[user]$ groovysh -q
groovy:000>
Groovy Shots - Collections - Set Theory
Sometimes I feel like I’m using certain data structures as if they were all the same. But it turns out if you dig a little on the theory of each of them you may realize there’re data structures that fit better than others for a specific type of problems. In this article I’m reviewing some set theory basics with Groovy.
Groovy Shell
To write the examples I’m using the Groovy shell. To start the Groovy shell go to your terminal and start the Groovy shell:
I’ve minimized the verbosity of the Groovy shell in the examples by replacing the groovy:000>
prompt by just >
. Also remember that in the Groovy shell
you may not want to use the def
keyword to define a variable (here you can see why)
What is a set ?
A set is a well-defined collection of distinct elements. For example, if we define the following set in Groovy:
> A = [1, 1, 2, 2] as Set
> assert A == [1, 2] as Set
The set only cares about distinct elements, repeated elements will be discarded.
On Groovy sets
A Groovy set could be created with the list-like syntax but using coercion to note that it’s a Set. By default
if you coerce a list to Set
a java.util.LinkedHashSet
will be created.
> A = [1, 2, 3, 3] as Set // ===> LinkedHashSet
> B = [4, 5, 6] as HashSet // ===> HashSet
> C = [1, 1, 1, 1] as TreeSet // ===> TreeSet
Anyway you could also create a set like you do in Java:
> A = new HashSet()
> B = new TreeSet()
> C = new LinkedHashSet()
Union, intersection, difference
The first set operation that springs to mind is adding up two sets together. Given a set A and a set B the union of A and B is all elements of A and B.
We can use the +
operator in Groovy to add one set with another set.

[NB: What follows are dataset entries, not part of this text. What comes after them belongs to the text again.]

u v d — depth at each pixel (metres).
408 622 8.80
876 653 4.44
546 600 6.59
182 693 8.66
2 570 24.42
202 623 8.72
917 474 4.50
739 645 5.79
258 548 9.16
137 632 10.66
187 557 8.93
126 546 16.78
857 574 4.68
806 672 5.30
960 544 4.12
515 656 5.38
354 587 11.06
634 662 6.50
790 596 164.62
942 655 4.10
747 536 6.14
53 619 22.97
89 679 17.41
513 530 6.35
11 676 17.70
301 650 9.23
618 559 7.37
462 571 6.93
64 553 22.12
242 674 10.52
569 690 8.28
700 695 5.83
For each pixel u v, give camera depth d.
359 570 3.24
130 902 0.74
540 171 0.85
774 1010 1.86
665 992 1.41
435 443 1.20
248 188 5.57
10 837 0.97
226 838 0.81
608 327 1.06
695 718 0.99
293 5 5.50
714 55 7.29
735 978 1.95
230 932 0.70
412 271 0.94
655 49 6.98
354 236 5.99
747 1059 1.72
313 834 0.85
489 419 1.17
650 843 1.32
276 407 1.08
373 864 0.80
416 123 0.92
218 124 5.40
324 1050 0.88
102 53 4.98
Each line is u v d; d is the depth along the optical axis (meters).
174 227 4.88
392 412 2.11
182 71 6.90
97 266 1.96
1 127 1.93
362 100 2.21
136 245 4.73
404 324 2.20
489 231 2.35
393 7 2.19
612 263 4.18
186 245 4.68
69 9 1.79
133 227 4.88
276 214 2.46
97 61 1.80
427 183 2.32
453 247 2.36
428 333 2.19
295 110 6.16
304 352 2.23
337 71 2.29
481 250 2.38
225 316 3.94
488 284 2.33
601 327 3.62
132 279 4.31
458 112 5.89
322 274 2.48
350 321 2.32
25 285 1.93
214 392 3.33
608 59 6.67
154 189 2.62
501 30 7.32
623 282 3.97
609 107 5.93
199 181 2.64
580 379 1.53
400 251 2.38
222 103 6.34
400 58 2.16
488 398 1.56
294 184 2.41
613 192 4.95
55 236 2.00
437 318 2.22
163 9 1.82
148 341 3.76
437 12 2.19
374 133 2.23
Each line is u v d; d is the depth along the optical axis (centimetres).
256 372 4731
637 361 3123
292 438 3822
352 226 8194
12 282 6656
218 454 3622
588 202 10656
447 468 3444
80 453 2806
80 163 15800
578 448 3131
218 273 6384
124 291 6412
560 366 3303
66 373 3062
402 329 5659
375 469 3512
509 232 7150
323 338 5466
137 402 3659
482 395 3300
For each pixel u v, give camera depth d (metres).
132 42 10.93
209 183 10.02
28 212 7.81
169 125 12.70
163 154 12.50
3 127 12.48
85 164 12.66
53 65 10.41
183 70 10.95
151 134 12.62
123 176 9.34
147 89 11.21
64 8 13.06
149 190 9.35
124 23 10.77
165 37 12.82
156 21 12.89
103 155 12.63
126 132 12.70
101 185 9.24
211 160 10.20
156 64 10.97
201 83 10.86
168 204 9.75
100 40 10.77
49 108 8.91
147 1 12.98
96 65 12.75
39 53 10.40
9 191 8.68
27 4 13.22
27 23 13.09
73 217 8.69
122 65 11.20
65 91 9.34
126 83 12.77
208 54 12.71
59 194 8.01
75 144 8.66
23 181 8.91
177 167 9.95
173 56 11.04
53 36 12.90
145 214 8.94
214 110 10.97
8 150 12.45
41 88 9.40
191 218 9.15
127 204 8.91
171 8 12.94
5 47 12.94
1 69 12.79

> A = ["john", "peter"] as Set
> B = ["anne", "robby", "robby"] as Set // notice I've repeated robby deliberately ;)
> unionAB = A + B
> assert unionAB == ["john", "peter", "anne", "robby"] as Set
If we’d like to know which elements of A are not in B we could calculate the difference between A and B using the -
operator:
> A = ["john", "peter", "corie"] as Set
> B = ["anne", "robby", "peter"] as Set
> diffAB = A - B
> diffBA = B - A
> assert diffAB == ["john", "corie"] as Set
> assert diffBA == ["anne", "robby"] as Set
The difference between two sets is also used to introduce the relative complement of a given set. If A - B is everything
that is in A that is not in B, the relative complement is everything that is not in A that is in B. Or
in plain english, just the opposite. So if the difference between A and B is noted as A - B
the relative complement of A related to B is noted B \ A
, but effectively is equal to B - A
.
> A = ["john", "peter", "corie"] as Set
> B = ["anne", "robby", "peter"] as Set
> relCompOfA = B - A // ==> A \ B
> assert relCompOfA == ["anne", "robby"] as Set
Why is important to know the relative complement ? It helps you to calculate the symmetric difference.
Symmetric difference
At some point you may want to know all elements of A and elements of B without the elements that are common to both sets. That’s called the symmetric difference between A and B. Basically all you have to do is to sum the relative complement of both sets.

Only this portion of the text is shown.